それは統計では表れないでしょう。なぜかというと妊娠そのものが免疫学的にはトリッキーな現象であって人の自然流産率はとても高いからです。
もし、ワクチン接種が原因で100人に1人が流産したとしても、統計学的には 有意な差にはなりません。たとえ1パーセントの妊婦がワクチンで流産しても、自然流産の正常範囲内なのです。
これを、別の言い方をすれば、コロナワクチンによる流産の発生率が、100万人接種で10,000件(確率1%)という非常に高い確率であったとしても、コホート研究で接種群の流産の発生率と未接種群のそれを比較検定した場合、有意差は認められないという話になります。
本当にそうなのか思考実験をしてみることにしました。
ワクチン接種者の妊婦10,000人、未接種の妊婦10,000人でコホート研究を開始したとします。偶発的な流産の確率は約15%です。したがって、未接種群の場合、流産有りが1,500人、流産無しが8,500人となります。接種群の場合は、ワクチンによる発生率を10,000件/100万人接種とした場合、偶発的流産にワクチンによる流産が加算され流産有りが1,600人、流産無しが8,400人となります。
この条件でカイ二乗検定で検定しますとp値0.051となり「有意差なし」となります(厳密に言えば、接種群の発生率と未接種群のそれとに差があるかどうかは不明となります)。
つまり、10,000件/100万人接種という非常に高い発生率であっても「有意差なし」となってしまうのです。
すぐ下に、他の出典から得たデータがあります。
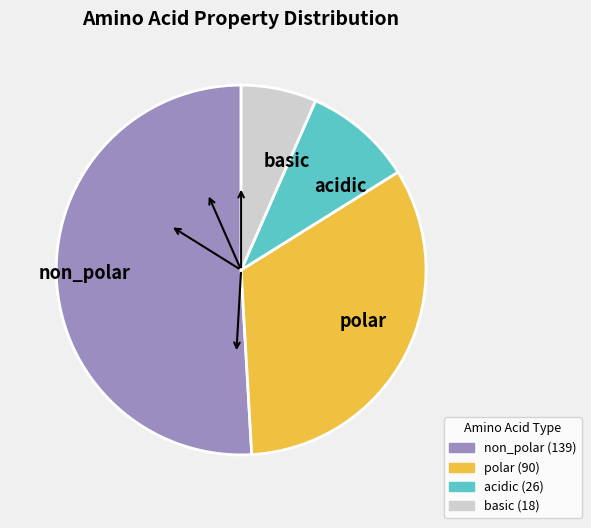

What is the largest slice in the pie chart?

non_polar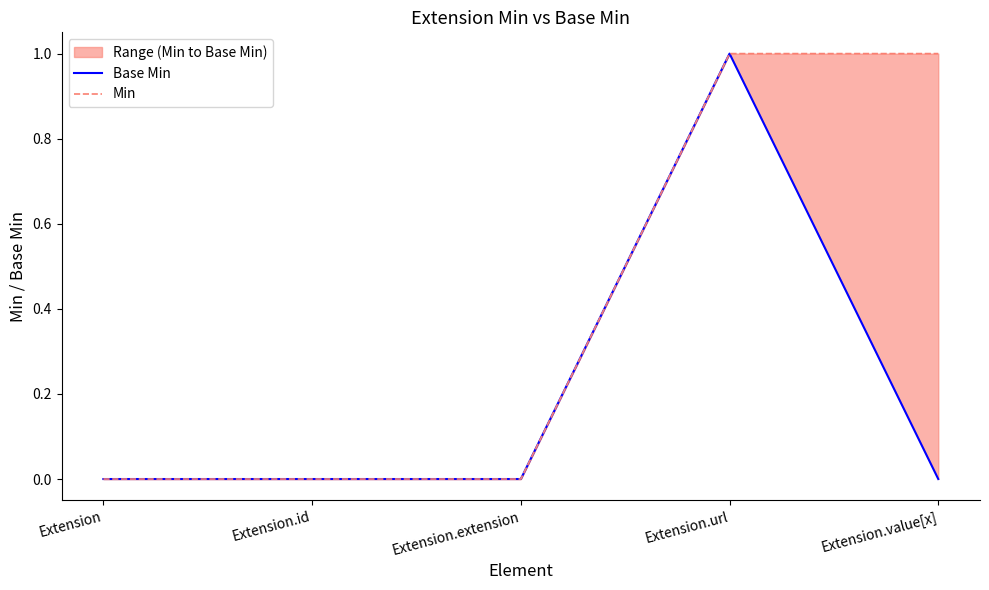

At Extension.extension, list the series in order from smallest to largest.

Base Min, Min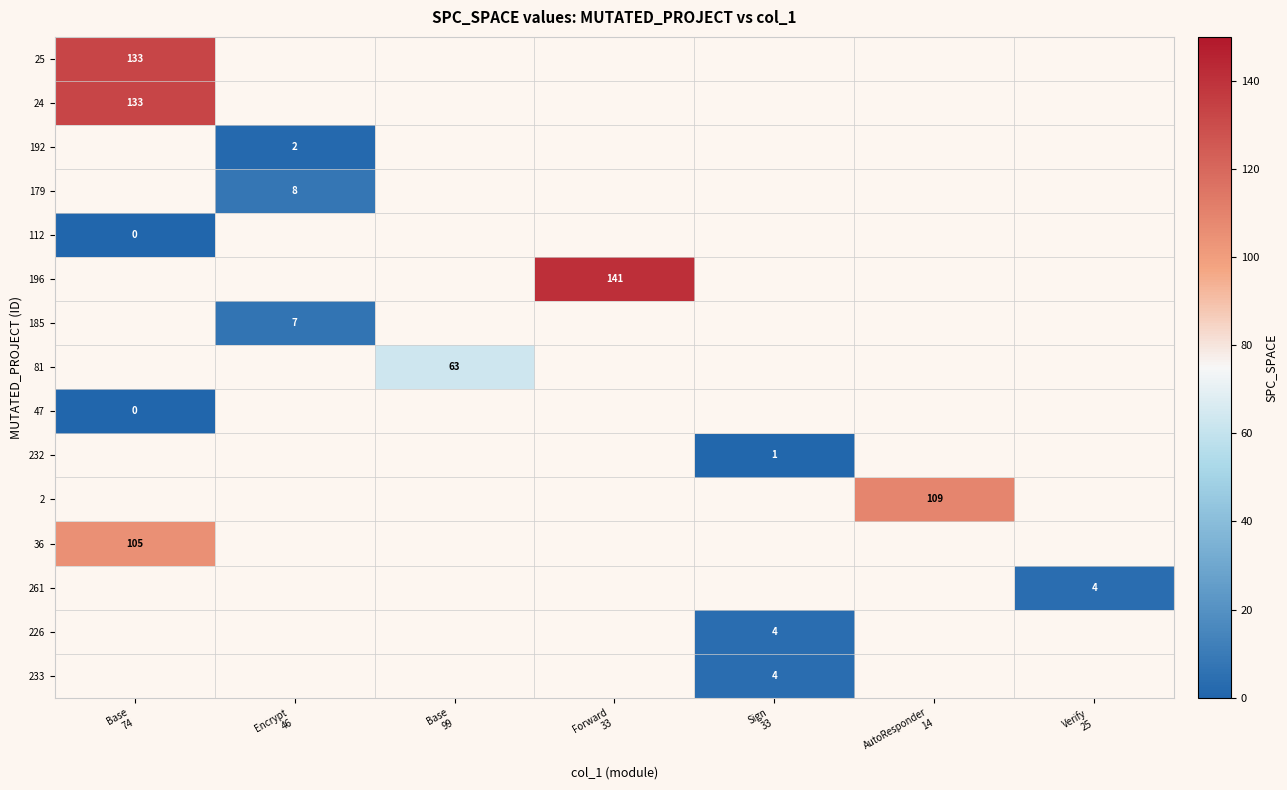

How many positive values does the 2 series have?

1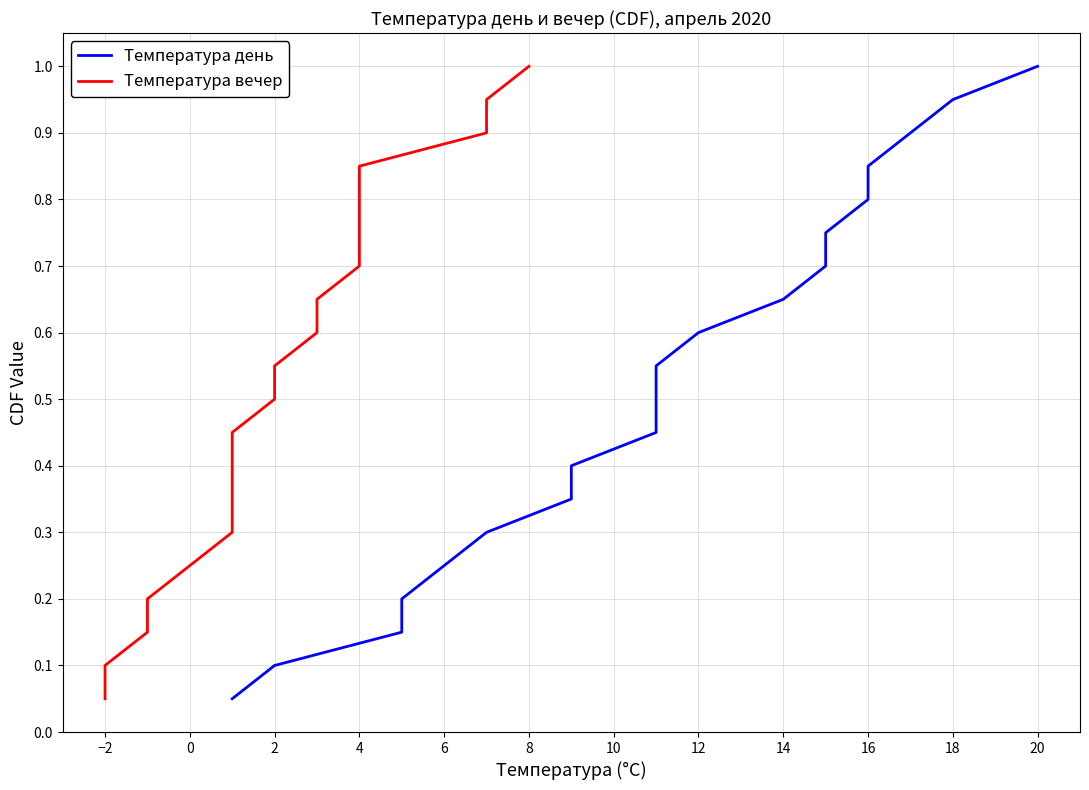

Count the number of data series in this chart.

2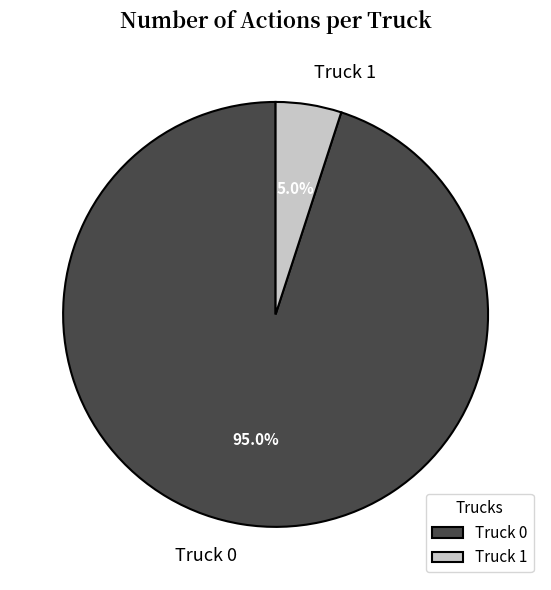

Which category has the smallest portion of the pie?

Truck 1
したがって、「コホート研究において有意差を認めなかったから、ワクチンを接種しても流産を心配する必要はない」とする主張は科学的とは言えません。別の言い方をすると、コホート研究でコロナワクチンにおいての流産の安全性を示すことは 基本的に不可能と言うことです。つまり、これは悪魔の証明なのです。
以前の帯状疱疹の論考で指摘しましたが、有害事象の本来の発生率が高めの時は、コホート研究では有意差が生じにくいのです。特に流産のように発生率が15%と極めて高率の場合は、コホート研究は全く役にたちません。これはコホート研究の弱点と言えます。その結果を解釈する時には、その限界を理解したうえで解釈することが求められます。